Penn Virginia Corp. (NASDAQ: PVAC) has hired investment bank Jefferies LLC as it explores a possible sale, less than a year after it emerged from bankruptcy, as its former creditors seek to cash out, people familiar with the matter said June 12.
The move illustrates how distressed debt hedge funds, which snapped up the bonds of oil and gas companies for pennies on the dollar during the energy price downturn now hold big stakes in companies that have exited bankruptcy and are seeking to sell as the sector slowly recovers.
The company said in March it was evaluating all strategic alternatives to maximize shareholder value.
Talks with potential acquirers are under way, and a deal is not certain because of the company's high valuation expectations, the sources added.
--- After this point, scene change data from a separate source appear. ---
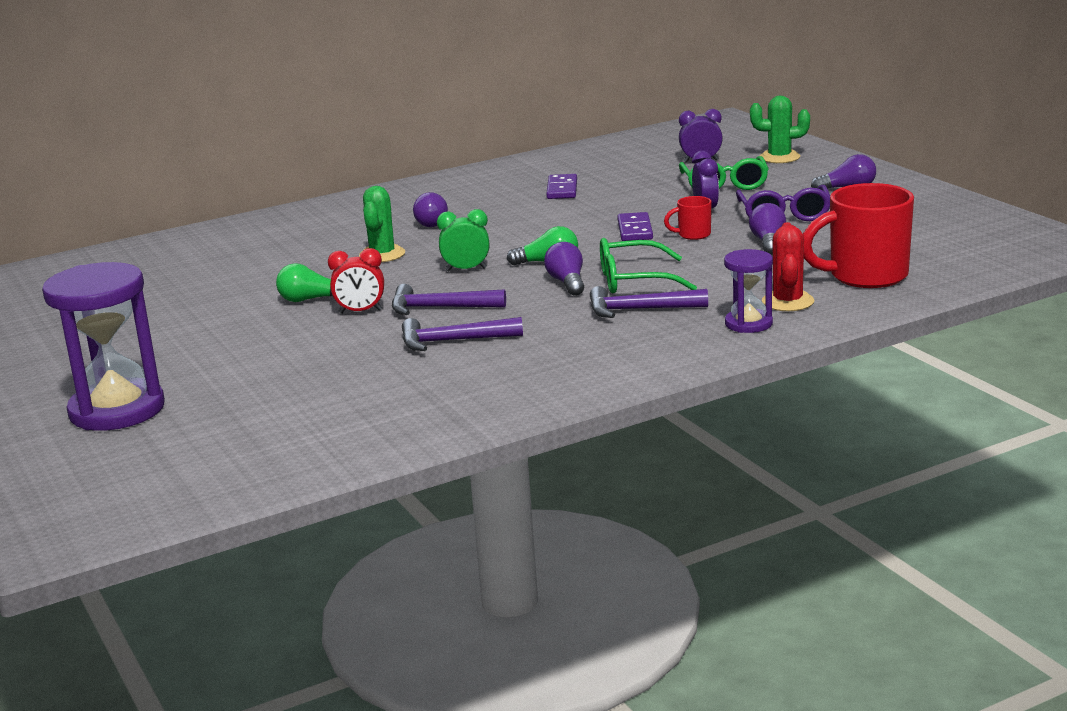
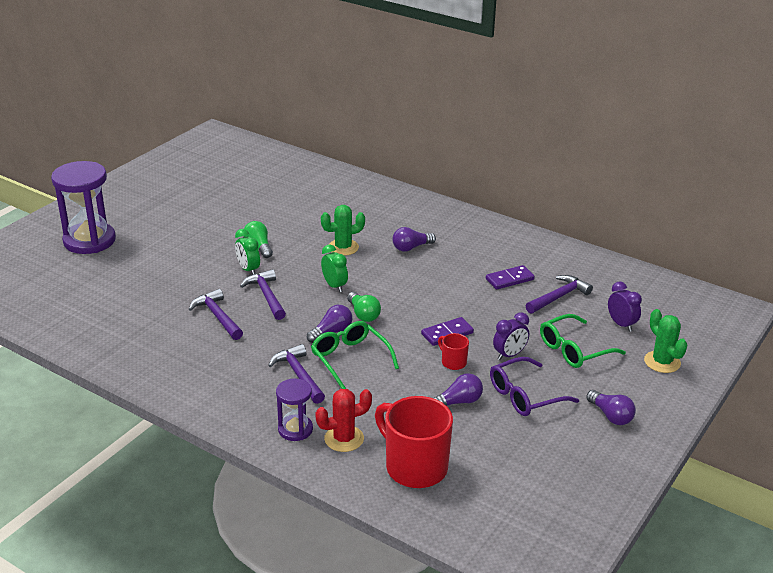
camera: 60 degrees right, 10 degrees up
red clock [328,248,384,314] -> green clock [235,229,260,275]
none -> purple hammer [525,275,593,314]

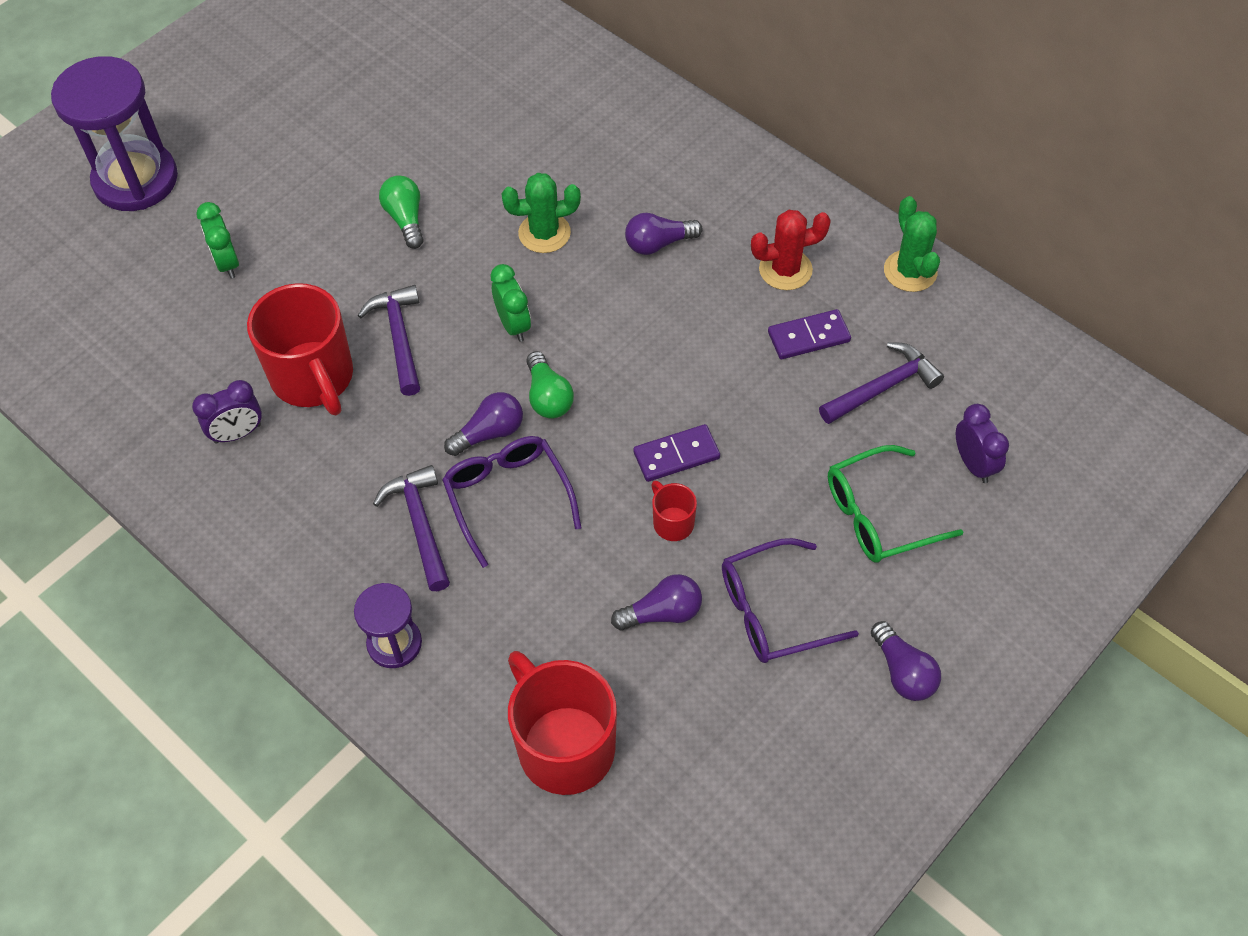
camera: 10 degrees right, 25 degrees up
purple hammer [189,289,243,340] -> red mug [247,283,353,415]
green clock [235,229,260,275] -> green clock moved to [196,202,239,279]
green glasses [311,321,399,389] -> purple glasses [442,436,582,568]
red cactus [315,389,372,452] -> red cactus moved to [751,210,831,290]
purple clock [493,312,529,360] -> purple clock moved to [192,380,262,444]
green cactus [644,309,688,373] -> green cactus moved to [884,196,940,292]

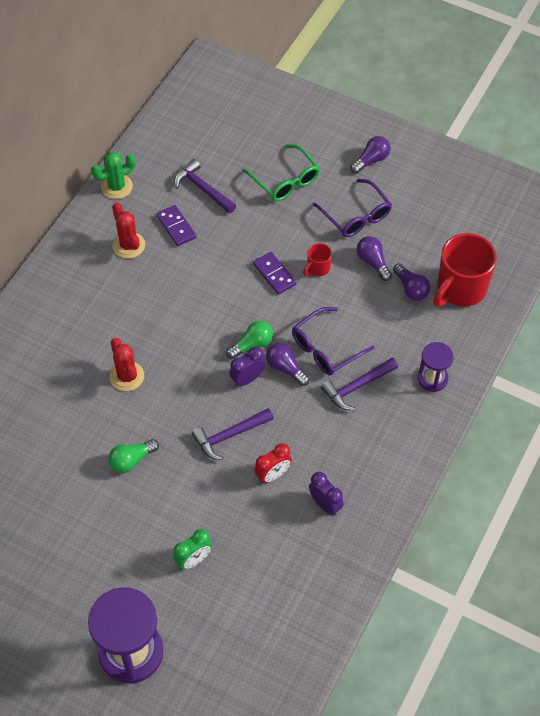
camera: 105 degrees left, 0 degrees up
red mug [247,283,353,415] -> red clock [254,443,292,483]
green clock [490,264,531,342] -> none
green cactus [502,173,581,253] -> red cactus [110,338,144,391]
purple light bulb [625,213,702,255] -> purple light bulb moved to [393,263,431,301]
purple clock [956,404,1009,483] -> purple clock moved to [229,347,265,387]

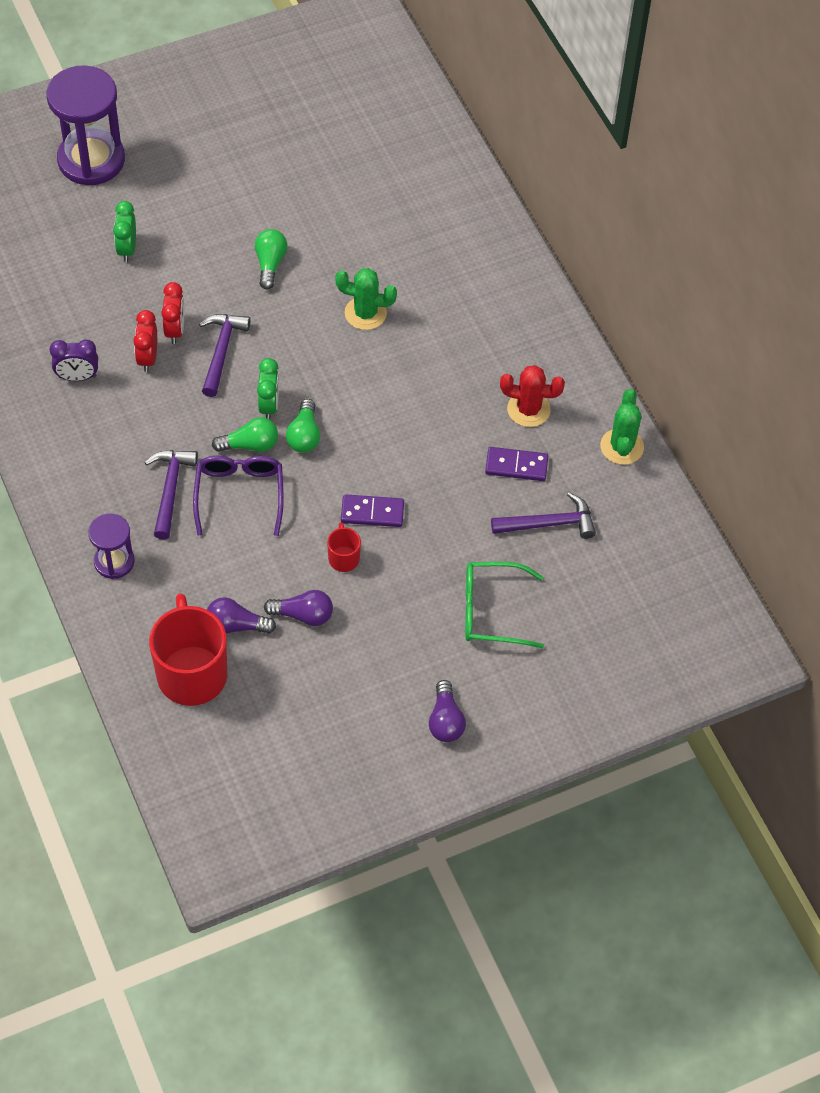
camera: 125 degrees right, 0 degrees up
red cactus [110,338,144,391] -> green cactus [335,268,397,330]
purple clock [229,347,265,387] -> green clock [257,358,279,420]
purple light bulb [266,343,310,386] -> green light bulb [212,417,278,452]
purple glasses [313,179,392,237] -> none
none -> red clock [161,282,184,344]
The persons asked not to be identified because the deal negotiations are confidential. Penn Virginia and Jefferies did not immediately respond to requests for comment.
Penn Virginia shares were down 1.7% at $42.81 in the afternoon of June 12 after rising 6% earlier in the session. The company has a market capitalization of around $650 million.
Houston-based Penn Virginia exited bankruptcy in September after wiping out $1.1 billion in debt. Its biggest shareholders now are hedge funds, including Strategic Value Partners LLC, Anchorage Capital Group LLC and Contrarian Capital Management LLC.
Since the beginning of 2015, more than 200 oil and gas explorers and producers filed for bankruptcy, as energy prices hovered near historic lows.
The Permian Basin, which straddles Texas and New Mexico, has been a hot spot of deal activity because its low production costs make it economical to drill there even when crude prices are depressed.
The nearby Eagle Ford shale, where Penn Virginia has operations, has been less active, but some companies have still made deals there. Most notably, Anadarko Petroleum Corp. (NYSE: APC) earlier this year agreed to sell its assets in the field for $2.3 billion to a venture owned by Sanchez Energy Corp. (NYSE: SN) and Blackstone Group.
Companies that historically had more gas output have shifted to oil to take advantage of relatively higher prices. Penn Virginia's production is 71% oil, with the rest gas. It aims to shift production to 79% oil by the end of next year.